How is conversion of float/double to int handled in printf?

Solution 1:

The printf function uses the format specifiers to figure out what to pop off the stack. So when it sees %d, it pops off 4 bytes and interprets them as an int, which is wrong (the binary representation of (float)3.0 is not the same as (int)3).

You'll need to either use the %f format specifiers or cast the arguments to int. If you're using a new enough version of gcc, then turning on stronger warnings catches this sort of error:

$ gcc -Wall -Werror test.c
cc1: warnings being treated as errors
test.c: In function ‘main’:
test.c:10: error: implicit declaration of function ‘printf’
test.c:10: error: incompatible implicit declaration of built-in function ‘printf’
test.c:10: error: format ‘%d’ expects type ‘int’, but argument 4 has type ‘double’
test.c:10: error: format ‘%d’ expects type ‘int’, but argument 5 has type ‘double’

Response to the edited part of the question:

C's integer promotion rules say that all types smaller than int get promoted to int when passed as a vararg. So in your case, the 'd' is getting promoted to an int, then printf is popping off an int and casting to a char. The best reference I could find for this behavior was this blog entry.

Solution 2:

There's no such thing as "casting to int in printf". printf does not do and cannot do any casting. Inconsistent format specifier leads to undefined behavior.

In practice printf simply receives the raw data and reinterprets it as the type implied by the format specifier. If you pass it a double value and specify an int format specifier (like %d), printf will take that double value and blindly reinterpret it an an int. The results will be completely unpredictable (which is why doing this formally causes undefined behavior in C).

Solution 3:

Jack's answer explains how to fix your problem. I'm going to explain why you're getting your unexpected results. Your code is equivalent to:

float f = 11.22;
double d = 44.55;
int i,j,k,l;

i = (int) f;
j = (int) d;
k = *(int *) &f;         //cast float to int
l = *(int *) &d;         //cast double to int

printf("i = %d, j = %d, f = %d, d = %d", i,j,k,l);

The reason is that f and d are passed to printf as values, and then these values are interpreted as ints.
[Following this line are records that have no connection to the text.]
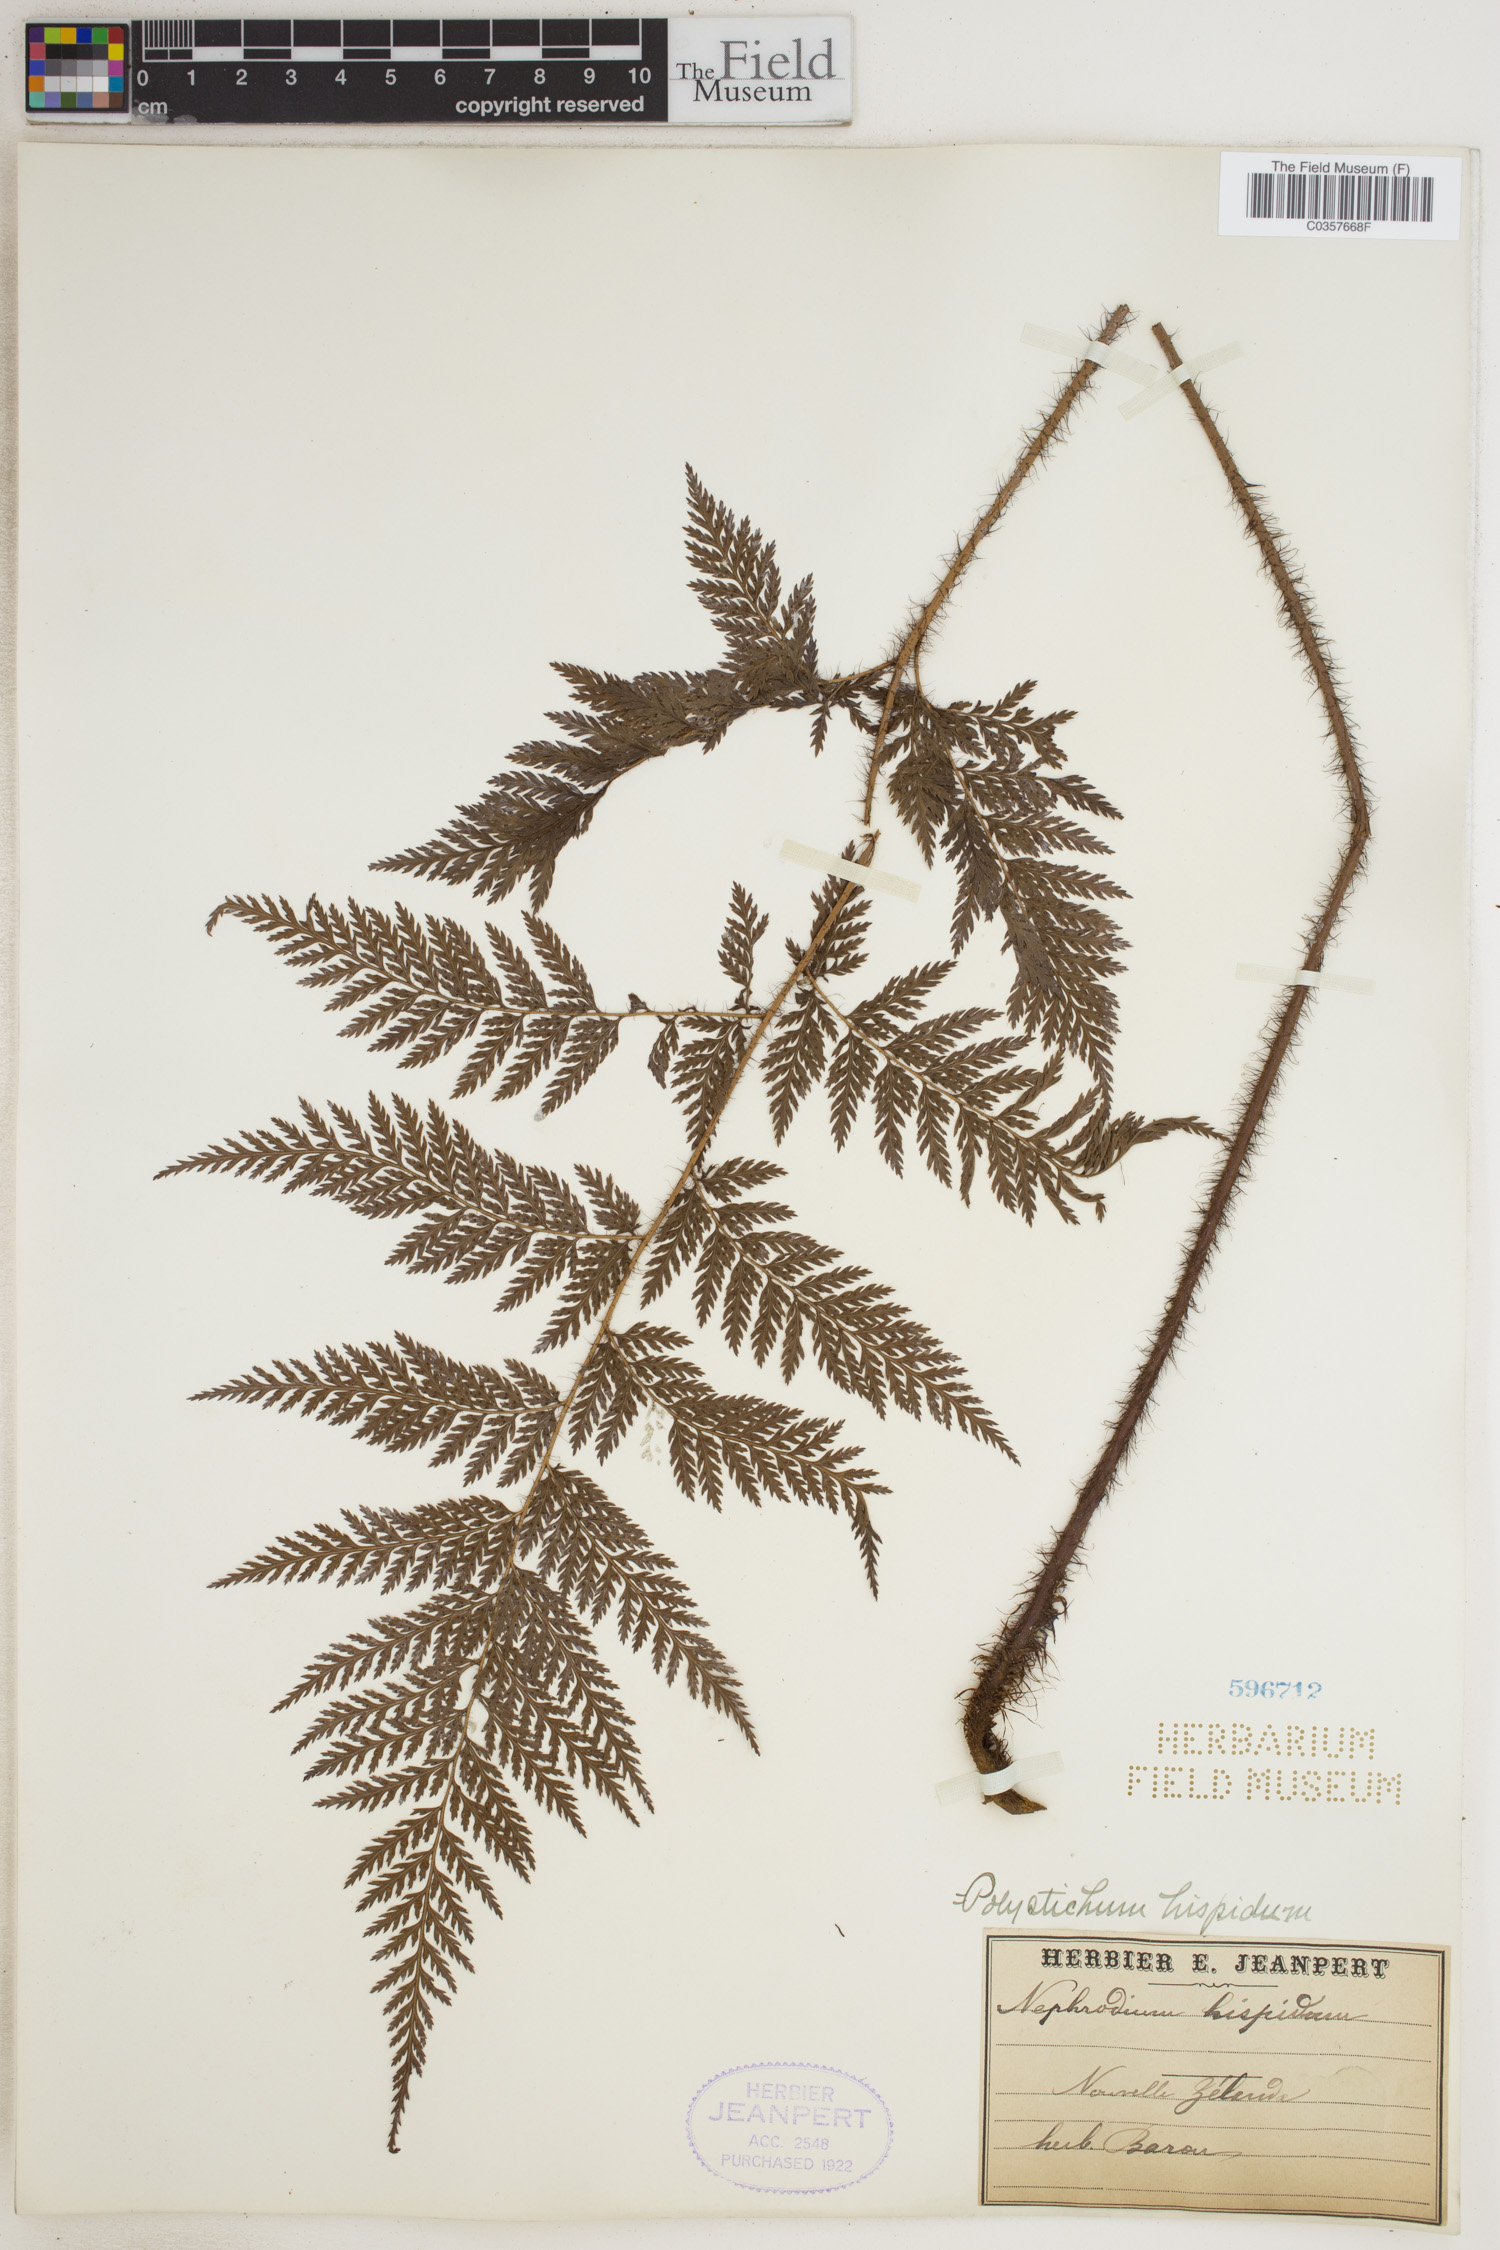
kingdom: Plantae
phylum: Tracheophyta
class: Polypodiopsida
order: Polypodiales
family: Dryopteridaceae
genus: Lastreopsis
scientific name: Lastreopsis hispida
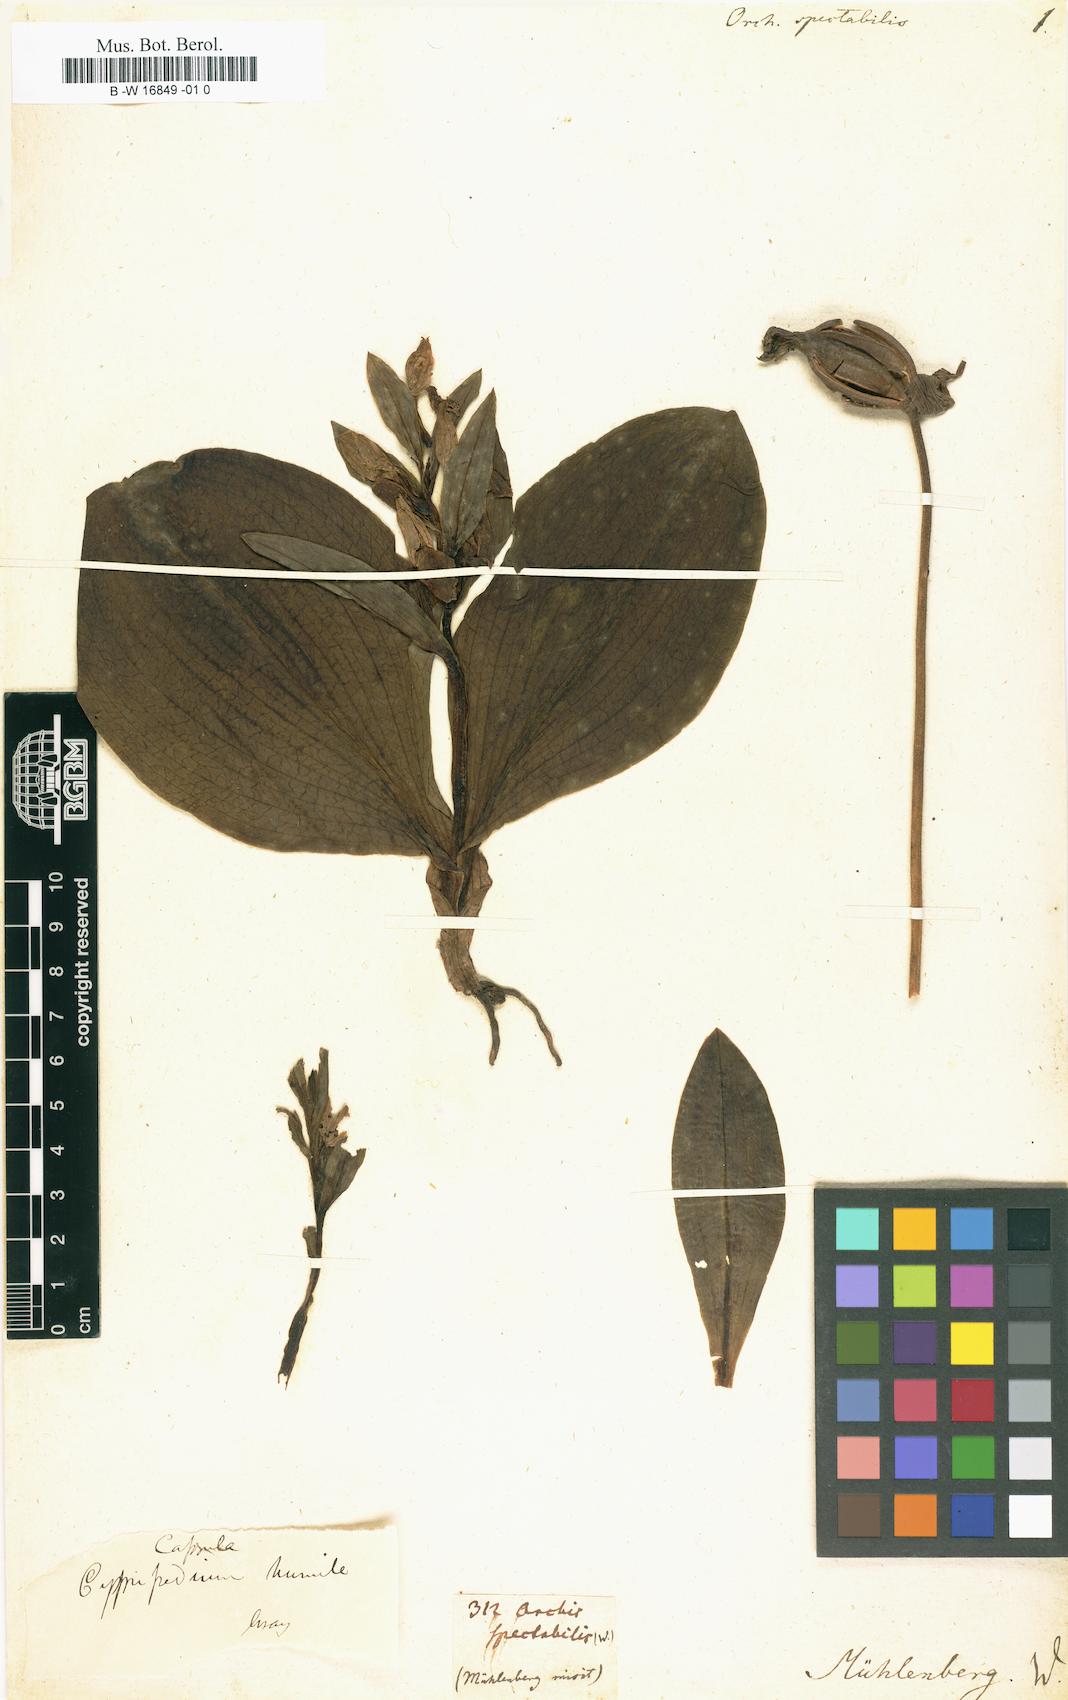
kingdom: Plantae
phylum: Tracheophyta
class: Liliopsida
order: Asparagales
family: Orchidaceae
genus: Galearis
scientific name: Galearis spectabilis
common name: Purple-hooded orchis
This doesn't change the binary value, so the number displayed is the binary representation of a float or a double. The actual cast from float to int is much more complex in the generated assembly.

Solution 4:

Because you are not using the float format specifier, try with:

printf("i = %d, j = %d, f = %f, d = %f", i,j,f,d);

Otherwise, if you want 4 ints you have to cast them before passing the argument to printf:

printf("i = %d, j = %d, f = %d, d = %d", i,j,(int)f,(int)d);

Solution 5:

The reason your follow-up code works is because the character constant is promoted to an int before it is pushed onto the stack. So printf pops off 4 bytes for %c and for %d. In fact, character constants are of type int, not type char. C is strange that way.